■ Information supplied:

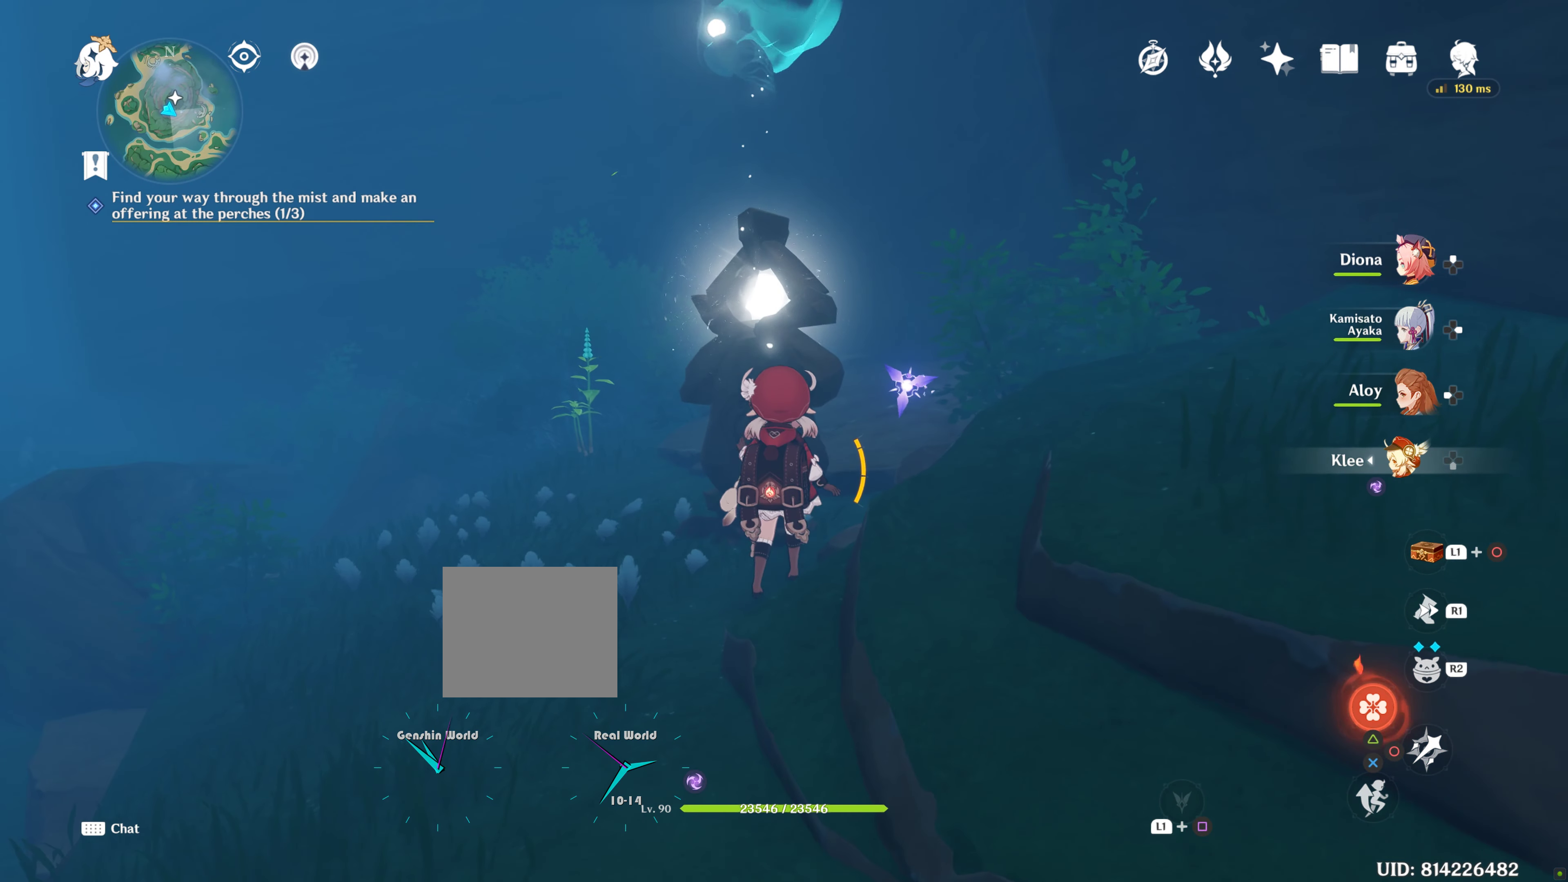
{"buttons": [], "left_stick": "center", "right_stick": "up", "events": [[267, "right_stick", "up"]]}
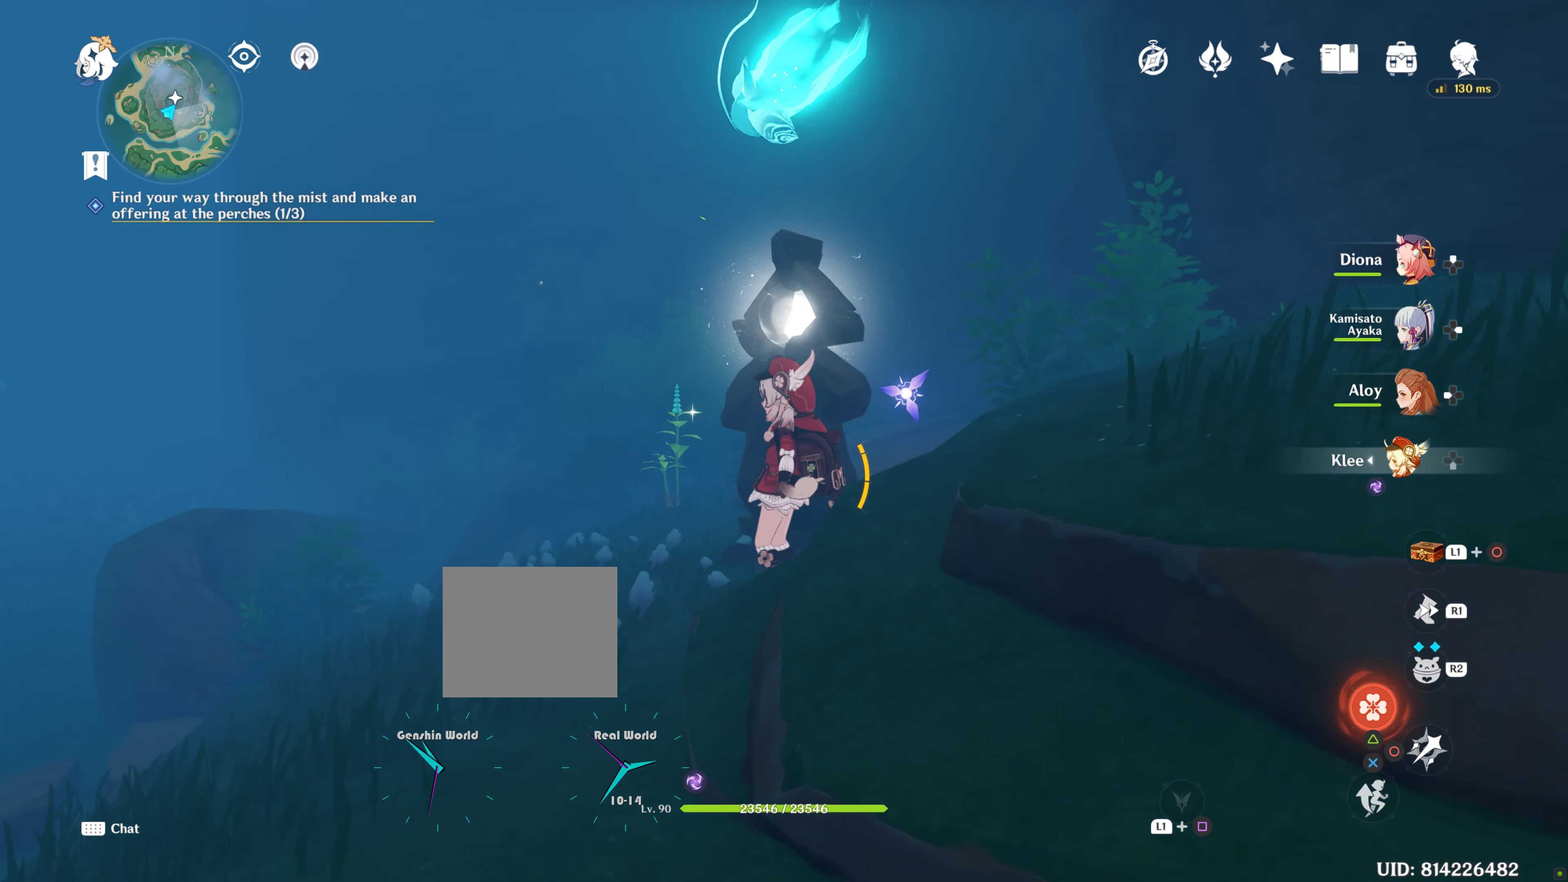
{"buttons": [], "left_stick": "center", "right_stick": "center", "events": [[33, "left_stick", "up-left"], [67, "right_stick", "center"], [167, "left_stick", "center"]]}
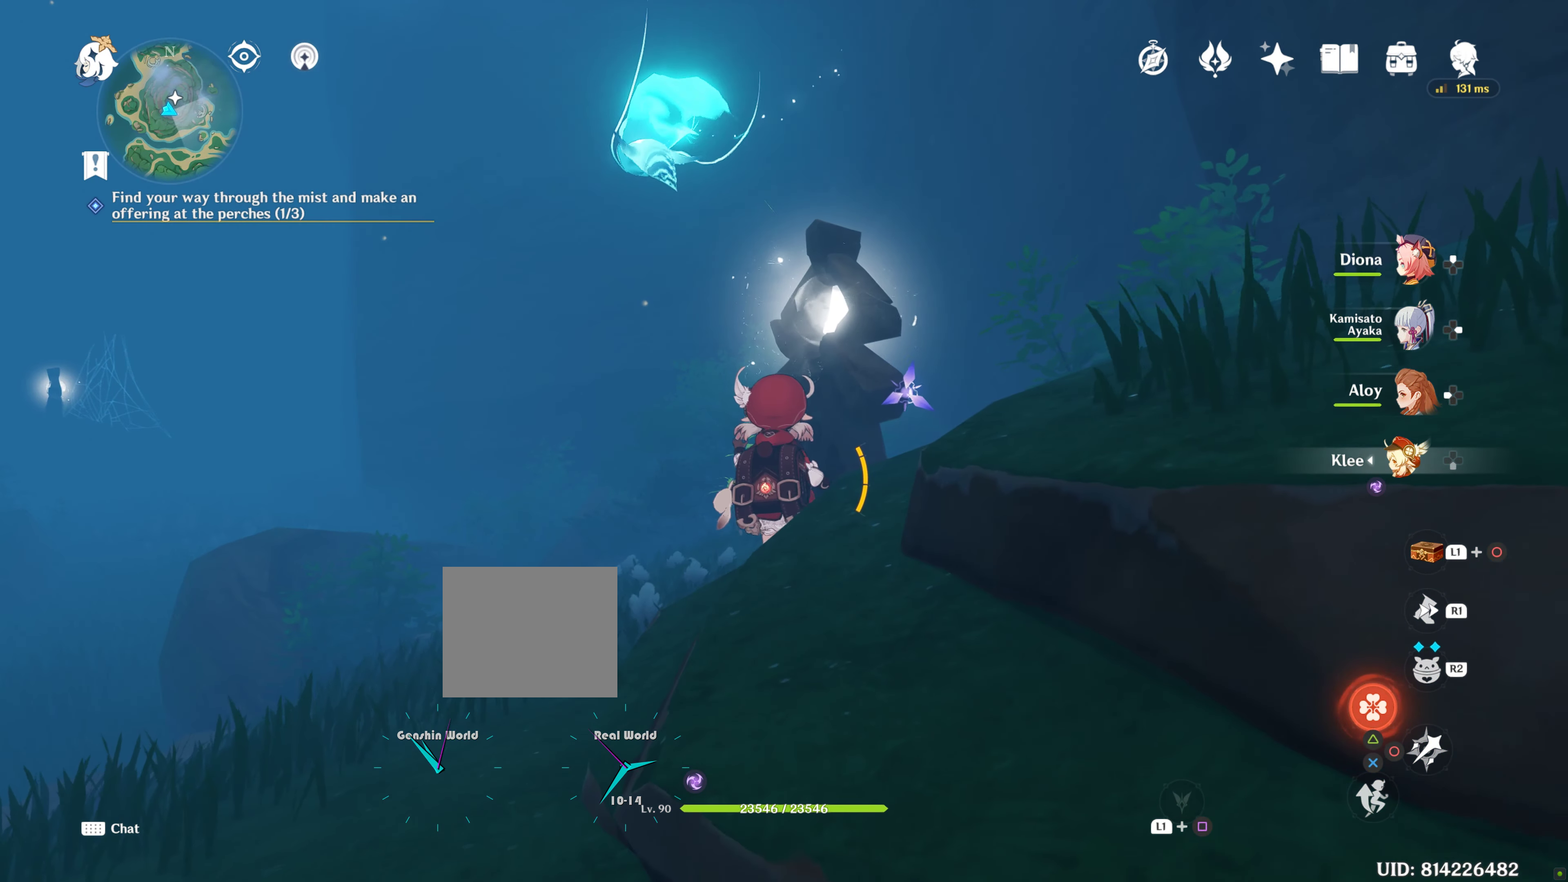
{"buttons": [], "left_stick": "up", "right_stick": "center", "events": [[83, "left_stick", "left"], [200, "right_stick", "down-left"], [300, "left_stick", "up-left"], [417, "left_stick", "up"], [467, "right_stick", "center"]]}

■ Work instructions: Repeat all of the material above exactly, leaving out pictures.

■ Written solution:
{"buttons": [], "left_stick": "center", "right_stick": "up", "events": [[267, "right_stick", "up"]]}
{"buttons": [], "left_stick": "center", "right_stick": "center", "events": [[33, "left_stick", "up-left"], [67, "right_stick", "center"], [167, "left_stick", "center"]]}
{"buttons": [], "left_stick": "up", "right_stick": "center", "events": [[83, "left_stick", "left"], [200, "right_stick", "down-left"], [300, "left_stick", "up-left"], [417, "left_stick", "up"], [467, "right_stick", "center"]]}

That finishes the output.